- **FRAGMENTO PROPORCIONADO**:
La calle Uría y las esencias del ovetensismo de posguerra
«Casi todos los que eran o se creían alguien frecuentaban Peñalba»
20.09.2009 | 02:00
La calle Uría y las esencias del ovetensismo de posguerra
Un capítulo del nuevo libro de Marino Gómez-Santos
«En busca de mi Oviedo perdido. De la República a la posguerra» es el título del nuevo libro de Marino Gómez-Santos, en el que el escritor refleja el paisaje urbano, el ambiente social y los personajes de su juventud ovetense. La calle Uría era, en aquel tiempo, el gran espacio de la sociedad ovetense y el café Peñalba era el lugar por el que circulaban «las anécdotas que configuraban la idiosincrasia» de Oviedo. El libro incluye caricaturas de algunos «ilustres» del momento realizadas por el general Sabino Fernández Campo
Por el filo de los años cuarenta/cincuenta la población permanecía aún convaleciente y con algunas secuelas de la guerra. Perduraba la profunda incisión realizada por la pluma de Clarín en la idiosincrasia de los ovetenses, de tal modo que las sucesivas generaciones, hasta aquellas que no habían leído «La Regenta», actuaban como arquetipos de una Vetusta donde la burguesía trabajaba poco, paseaba mucho y ejercitaba un ingenio inclemente.
La ciudad de Oviedo conservaba en aquellos amenes reminiscencias de un señorío ancestral. No en vano había sido la corte primera de la Monarquía española, «pues la brevísima de Cangas de Onís no pasó de antesala o zaguán cortesano» (Pérez de Ayala).
La acera izquierda de la calle de Uría era pasarela por la que desfilaban, en jovial competencia de garbo y gentileza, las mujeres ovetenses, consideradas como unas de las mejor vestidas de España. Las de belleza más relevante, en mi proximidad generacional, eran por popular sufragio Baby García Díaz y Ana Mary Álvarez-Buylla.

- **DATOS DE ENTRADA**:
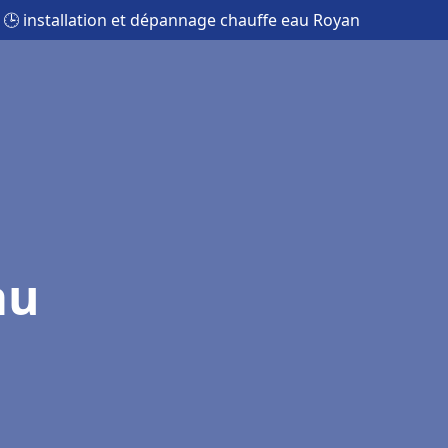
🕒 installation et dépannage chauffe eau Royan
au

- **OBJETIVO DEL EJERCICIO**:
Indica si cada afirmación coincide con el artículo sobre la calle Uría. Contesta sí o no y cita entre comillas las palabras del artículo que lo deciden.
1. El libro trae caricaturas hechas por el general Sabino Fernández Campo.
2. Las mujeres ovetenses desfilaban por la acera derecha de la calle Uría.
3. Según Pérez de Ayala, la corte de Cangas de Onís duró mucho tiempo.
Los datos vienen de otra fuente.

- **TU RESPUESTA**:
1. Sí: “El libro incluye caricaturas de algunos «ilustres» del momento realizadas por el general Sabino Fernández Campo”.
2. No: “La acera izquierda de la calle de Uría era pasarela por la que desfilaban”.
3. No: “pues la brevísima de Cangas de Onís no pasó de antesala o zaguán cortesano”.